Metadata-Version: 2.1
Name: dagcheck
Version: 0.1.1
Summary: A local testing framework for Airflow DAGs.
Author: Pablo E.
Author-email: pabloem@apache.org
Keywords: airflow,testing,apache airflow,apache
Classifier: Intended Audience :: End Users/Desktop
Classifier: License :: OSI Approved :: Apache Software License
Classifier: Programming Language :: Python :: 3
Classifier: Topic :: Software Development :: Libraries
Classifier: Topic :: Software Development :: Libraries :: Python Modules
Classifier: Topic :: Software Development :: Testing
Description-Content-Type: text/markdown
Provides-Extra: test
License-File: LICENSE

# Airflow DAG invariant testing

Note: **Contributions welcome**. I hope this library will belong to the Airflow
community.

Dagcheck is a framework to assert for DAG invariants. Users of dagcheck can
define DAG invariants to test via assertions, and dagcheck will generate DAG
run scenarios that verify these invariants.

Dagcheck was created so that Airflow users could write tests for their
DAGs with these characteristics:

- They are easy to read through and understand
- They do not orchestrate real infrastructure changes
- They run on a local development environment
- They run quickly as part of a developer's flow
- They can be run in CI/CD and catch issues in the future

Dagcheck provides 

TODO(pabloem): Add more information about the library

## Configuring `dagcheck`

TODO(pabloem)

## Caveats and pitfalls

Dagcheck works by simulating DAG execution scenarios.
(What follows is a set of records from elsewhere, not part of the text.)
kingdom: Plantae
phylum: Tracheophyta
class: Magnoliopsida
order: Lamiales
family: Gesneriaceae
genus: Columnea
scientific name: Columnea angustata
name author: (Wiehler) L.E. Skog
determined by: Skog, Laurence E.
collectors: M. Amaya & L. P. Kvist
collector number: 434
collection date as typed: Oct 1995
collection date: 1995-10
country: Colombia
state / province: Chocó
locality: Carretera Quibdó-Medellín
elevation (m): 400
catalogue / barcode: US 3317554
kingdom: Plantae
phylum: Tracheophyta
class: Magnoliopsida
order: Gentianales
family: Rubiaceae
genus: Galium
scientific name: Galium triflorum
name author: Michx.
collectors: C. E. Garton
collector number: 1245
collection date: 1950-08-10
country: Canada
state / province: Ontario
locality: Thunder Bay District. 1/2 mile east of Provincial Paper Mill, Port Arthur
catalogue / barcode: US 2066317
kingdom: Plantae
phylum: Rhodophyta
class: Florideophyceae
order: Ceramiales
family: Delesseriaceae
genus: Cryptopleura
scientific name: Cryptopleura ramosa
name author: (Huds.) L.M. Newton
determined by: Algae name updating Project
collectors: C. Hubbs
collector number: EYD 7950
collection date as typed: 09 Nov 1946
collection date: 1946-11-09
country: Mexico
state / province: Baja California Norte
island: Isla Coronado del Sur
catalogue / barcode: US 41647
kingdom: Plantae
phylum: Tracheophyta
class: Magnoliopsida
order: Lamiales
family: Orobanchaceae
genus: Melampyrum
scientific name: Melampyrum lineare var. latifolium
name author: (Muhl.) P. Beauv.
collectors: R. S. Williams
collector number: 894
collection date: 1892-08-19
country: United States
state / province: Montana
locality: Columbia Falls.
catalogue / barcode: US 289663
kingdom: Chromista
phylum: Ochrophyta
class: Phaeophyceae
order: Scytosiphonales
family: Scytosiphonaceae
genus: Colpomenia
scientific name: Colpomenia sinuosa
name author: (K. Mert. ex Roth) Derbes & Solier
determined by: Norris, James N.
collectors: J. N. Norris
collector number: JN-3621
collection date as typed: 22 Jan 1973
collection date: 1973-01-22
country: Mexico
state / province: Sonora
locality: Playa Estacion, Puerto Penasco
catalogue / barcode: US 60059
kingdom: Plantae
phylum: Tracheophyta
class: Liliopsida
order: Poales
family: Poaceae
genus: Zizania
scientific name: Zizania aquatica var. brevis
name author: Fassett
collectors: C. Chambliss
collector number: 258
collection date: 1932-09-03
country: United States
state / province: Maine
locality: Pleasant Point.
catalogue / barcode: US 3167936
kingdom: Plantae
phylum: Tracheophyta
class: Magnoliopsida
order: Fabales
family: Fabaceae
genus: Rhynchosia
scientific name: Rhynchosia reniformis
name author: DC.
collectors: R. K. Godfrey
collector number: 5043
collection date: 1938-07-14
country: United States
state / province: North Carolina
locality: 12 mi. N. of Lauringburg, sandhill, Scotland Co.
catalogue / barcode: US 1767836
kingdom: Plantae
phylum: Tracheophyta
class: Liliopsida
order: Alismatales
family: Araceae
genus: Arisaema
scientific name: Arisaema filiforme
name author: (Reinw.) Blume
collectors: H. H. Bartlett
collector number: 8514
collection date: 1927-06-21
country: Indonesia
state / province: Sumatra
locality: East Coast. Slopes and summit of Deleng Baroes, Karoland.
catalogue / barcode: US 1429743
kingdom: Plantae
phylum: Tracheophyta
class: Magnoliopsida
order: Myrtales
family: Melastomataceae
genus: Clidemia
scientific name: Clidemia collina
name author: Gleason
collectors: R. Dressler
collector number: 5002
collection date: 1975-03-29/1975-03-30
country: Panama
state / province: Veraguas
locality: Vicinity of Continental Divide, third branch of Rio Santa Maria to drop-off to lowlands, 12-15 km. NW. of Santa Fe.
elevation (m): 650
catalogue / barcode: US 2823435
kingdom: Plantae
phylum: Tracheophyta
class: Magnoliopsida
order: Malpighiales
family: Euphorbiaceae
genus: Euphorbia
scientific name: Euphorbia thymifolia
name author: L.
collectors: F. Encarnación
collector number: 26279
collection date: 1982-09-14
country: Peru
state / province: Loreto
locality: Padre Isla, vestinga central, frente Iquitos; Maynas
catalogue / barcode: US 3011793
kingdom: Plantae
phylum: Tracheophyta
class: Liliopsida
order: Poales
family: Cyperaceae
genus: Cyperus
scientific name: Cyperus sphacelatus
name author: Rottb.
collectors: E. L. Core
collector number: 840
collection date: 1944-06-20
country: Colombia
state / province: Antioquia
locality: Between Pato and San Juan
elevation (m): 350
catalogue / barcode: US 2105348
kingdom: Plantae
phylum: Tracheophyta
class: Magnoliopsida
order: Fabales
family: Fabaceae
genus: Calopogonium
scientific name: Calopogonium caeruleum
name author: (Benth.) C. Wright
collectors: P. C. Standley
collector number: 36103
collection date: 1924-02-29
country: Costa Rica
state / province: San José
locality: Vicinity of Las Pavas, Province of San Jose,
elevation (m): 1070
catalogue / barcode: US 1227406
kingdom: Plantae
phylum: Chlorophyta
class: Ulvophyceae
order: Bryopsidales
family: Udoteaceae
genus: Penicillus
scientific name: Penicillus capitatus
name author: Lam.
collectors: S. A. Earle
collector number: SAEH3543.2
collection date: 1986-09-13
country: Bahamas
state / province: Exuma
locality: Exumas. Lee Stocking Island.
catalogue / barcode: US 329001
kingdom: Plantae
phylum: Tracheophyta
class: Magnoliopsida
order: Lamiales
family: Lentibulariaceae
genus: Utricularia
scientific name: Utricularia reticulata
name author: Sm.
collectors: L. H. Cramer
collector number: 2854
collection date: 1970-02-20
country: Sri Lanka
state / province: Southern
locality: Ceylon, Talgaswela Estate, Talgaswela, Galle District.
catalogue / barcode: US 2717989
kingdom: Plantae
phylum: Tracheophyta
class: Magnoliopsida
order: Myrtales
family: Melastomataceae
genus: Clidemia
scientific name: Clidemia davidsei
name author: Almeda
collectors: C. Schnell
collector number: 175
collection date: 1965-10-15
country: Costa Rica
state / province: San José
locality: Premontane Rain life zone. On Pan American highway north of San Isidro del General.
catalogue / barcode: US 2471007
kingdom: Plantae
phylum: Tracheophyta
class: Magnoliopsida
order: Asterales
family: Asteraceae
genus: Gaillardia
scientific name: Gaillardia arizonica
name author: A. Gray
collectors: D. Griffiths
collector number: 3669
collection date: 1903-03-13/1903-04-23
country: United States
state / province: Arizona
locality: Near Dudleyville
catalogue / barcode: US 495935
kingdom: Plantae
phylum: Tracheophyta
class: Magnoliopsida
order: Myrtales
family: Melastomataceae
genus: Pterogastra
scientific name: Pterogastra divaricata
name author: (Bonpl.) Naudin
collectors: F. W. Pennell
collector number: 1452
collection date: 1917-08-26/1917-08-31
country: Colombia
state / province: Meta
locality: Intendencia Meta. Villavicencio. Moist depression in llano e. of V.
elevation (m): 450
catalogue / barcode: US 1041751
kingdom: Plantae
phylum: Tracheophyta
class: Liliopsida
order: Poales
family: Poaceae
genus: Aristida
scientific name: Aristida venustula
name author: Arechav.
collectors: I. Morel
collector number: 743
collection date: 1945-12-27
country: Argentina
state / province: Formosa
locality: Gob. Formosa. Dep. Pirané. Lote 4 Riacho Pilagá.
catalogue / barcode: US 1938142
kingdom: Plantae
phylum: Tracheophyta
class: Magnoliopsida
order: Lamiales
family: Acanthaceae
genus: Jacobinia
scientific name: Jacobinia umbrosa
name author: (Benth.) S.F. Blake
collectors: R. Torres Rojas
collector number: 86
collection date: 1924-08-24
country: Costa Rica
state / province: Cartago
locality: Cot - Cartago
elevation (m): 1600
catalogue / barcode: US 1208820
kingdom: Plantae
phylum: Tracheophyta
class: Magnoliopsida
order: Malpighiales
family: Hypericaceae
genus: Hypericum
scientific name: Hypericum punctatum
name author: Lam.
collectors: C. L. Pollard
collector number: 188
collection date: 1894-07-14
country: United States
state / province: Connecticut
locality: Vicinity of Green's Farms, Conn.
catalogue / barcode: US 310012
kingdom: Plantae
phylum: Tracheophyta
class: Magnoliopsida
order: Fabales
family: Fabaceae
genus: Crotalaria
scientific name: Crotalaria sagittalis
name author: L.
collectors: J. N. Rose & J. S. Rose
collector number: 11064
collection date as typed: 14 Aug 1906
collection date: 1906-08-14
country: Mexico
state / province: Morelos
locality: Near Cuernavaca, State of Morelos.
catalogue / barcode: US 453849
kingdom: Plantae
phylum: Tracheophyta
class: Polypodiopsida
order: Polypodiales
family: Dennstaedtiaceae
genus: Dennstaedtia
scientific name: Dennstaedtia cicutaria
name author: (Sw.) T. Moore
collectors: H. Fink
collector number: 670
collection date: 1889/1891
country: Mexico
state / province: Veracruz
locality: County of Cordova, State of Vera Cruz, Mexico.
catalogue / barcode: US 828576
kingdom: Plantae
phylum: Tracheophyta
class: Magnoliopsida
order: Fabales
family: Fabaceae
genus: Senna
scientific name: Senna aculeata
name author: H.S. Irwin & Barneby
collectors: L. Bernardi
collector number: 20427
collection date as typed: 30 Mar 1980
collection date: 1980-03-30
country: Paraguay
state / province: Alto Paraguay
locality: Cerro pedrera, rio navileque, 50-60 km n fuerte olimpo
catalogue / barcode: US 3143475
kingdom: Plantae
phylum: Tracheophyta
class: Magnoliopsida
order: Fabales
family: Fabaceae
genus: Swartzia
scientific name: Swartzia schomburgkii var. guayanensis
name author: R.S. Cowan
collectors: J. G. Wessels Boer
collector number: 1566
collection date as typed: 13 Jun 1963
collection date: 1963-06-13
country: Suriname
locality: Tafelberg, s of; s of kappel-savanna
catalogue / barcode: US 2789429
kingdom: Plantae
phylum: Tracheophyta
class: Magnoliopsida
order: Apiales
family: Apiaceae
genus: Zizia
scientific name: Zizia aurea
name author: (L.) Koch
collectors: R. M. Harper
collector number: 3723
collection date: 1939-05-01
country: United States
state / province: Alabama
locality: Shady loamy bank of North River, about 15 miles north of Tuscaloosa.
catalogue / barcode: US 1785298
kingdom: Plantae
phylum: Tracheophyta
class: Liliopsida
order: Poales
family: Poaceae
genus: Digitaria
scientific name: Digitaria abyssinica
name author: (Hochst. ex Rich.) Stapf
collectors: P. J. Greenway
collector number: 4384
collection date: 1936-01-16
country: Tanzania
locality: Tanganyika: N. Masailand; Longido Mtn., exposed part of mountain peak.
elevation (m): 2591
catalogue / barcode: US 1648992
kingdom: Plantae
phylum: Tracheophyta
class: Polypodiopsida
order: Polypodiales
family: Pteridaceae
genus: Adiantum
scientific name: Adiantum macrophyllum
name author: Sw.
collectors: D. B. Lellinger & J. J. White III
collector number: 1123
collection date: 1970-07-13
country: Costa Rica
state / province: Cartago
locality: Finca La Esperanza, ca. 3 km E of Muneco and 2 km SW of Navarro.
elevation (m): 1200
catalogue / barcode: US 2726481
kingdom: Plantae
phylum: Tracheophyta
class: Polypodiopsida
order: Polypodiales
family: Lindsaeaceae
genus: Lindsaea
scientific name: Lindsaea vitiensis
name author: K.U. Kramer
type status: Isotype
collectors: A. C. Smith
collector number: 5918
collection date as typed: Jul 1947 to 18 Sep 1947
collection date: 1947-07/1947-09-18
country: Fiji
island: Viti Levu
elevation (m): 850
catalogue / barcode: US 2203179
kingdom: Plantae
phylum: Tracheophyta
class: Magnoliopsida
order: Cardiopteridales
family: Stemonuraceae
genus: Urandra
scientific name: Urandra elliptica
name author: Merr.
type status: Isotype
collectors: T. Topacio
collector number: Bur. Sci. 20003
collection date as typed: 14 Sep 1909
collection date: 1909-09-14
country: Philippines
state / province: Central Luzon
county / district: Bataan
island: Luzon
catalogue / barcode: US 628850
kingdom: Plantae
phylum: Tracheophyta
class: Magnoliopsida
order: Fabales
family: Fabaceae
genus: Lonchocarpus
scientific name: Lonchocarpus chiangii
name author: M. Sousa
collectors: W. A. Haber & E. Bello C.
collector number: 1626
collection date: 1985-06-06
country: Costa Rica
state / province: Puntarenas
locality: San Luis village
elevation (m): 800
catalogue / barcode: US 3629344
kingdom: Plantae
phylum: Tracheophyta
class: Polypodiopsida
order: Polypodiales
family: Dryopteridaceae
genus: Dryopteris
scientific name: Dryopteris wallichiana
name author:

### DAGs that are dependent on side effects

Dagcheck simulates DAG executions, but it will not orchestrate any changes. If
parts of your DAG execution depend on side effects from other operators, then
Dagcheck **will not know** about this.

For example, consider a DAG that performs a database export operation, checks
the output of those files, and uses them for something else. Something like:

```python
(
  DatabaseExportOperator(
    'data_warehouse_export'
    destination='database_export_file',
    ...
  ) >>
  CheckFileExistsOperator(
    'check_export_went_well'
    filename='database_export_file'
  ) >>
  ArchiveFileInColdStorageOperator(
    'save_backup_to_storage'
    ...
  )
)
```

In the above code sample, the following statement is true:

- **If the database export runs properly**, then the file existence check
   **should** succeed. and the archiving operator will run.
- This is because there is an implicit assumption that if `data_warehouse_export`
    runs properly (i.e. succeeds), then `check_export_went_well` *will succeed*.

But the following dagcheck test will fail:

```python
# Bad test example:
assert_that(
  given(the_dag)
  .when('data_warehouse_export', succeeds())
  .then('save_backup_to_storage', will_run())
)
```

This test fails because Dagcheck does not know about the implicit assumption,
and assumes that the intermediate task between `data_warehouse_export` and
`save_backup_to_storage` *may still fail*.

There are a couple ways to write this test to work well with dagcheck. Here's
one of them:

```python
# Good test example:
assert_that(
  given(the_dag)
  .when('data_warehouse_export', succeeds())
  .and_('check_export_went_well', succeeds())
  .then('save_backup_to_storage', will_run())
)
```

## TODOs before first launch

- Figure out the name of the library (dagcheck? dagtest? flowtest? ilikedags? flowcheck?, assertflow?)
- Figure out whether this belongs to airflow or is an independent library
- Implement DAG-failure and DAG-assumption checkers.

### Raw Development Notes

- 2022/09/16: Picking up the development environment again

I started developing the library as part of airflow/, and later put it in the
`airflow_play/dagcheck/` directory. Because of this, a lot of import paths in the 
`dagcheck/` directory are hacked up.

Currently, dagcheck tests require an Airflow instance running. To set up the local
development environment for dagcheck, you need to run:

```shell
# From airflow_play/

# Activate your local virtualenv
. venv/bin/activate

# Run your standalone Airflow instance that runs beside the code
export AIRFLOW_HOME=~/codes/airflow_play/home/
airflow standalone
```

Once that is set up, you can run tests.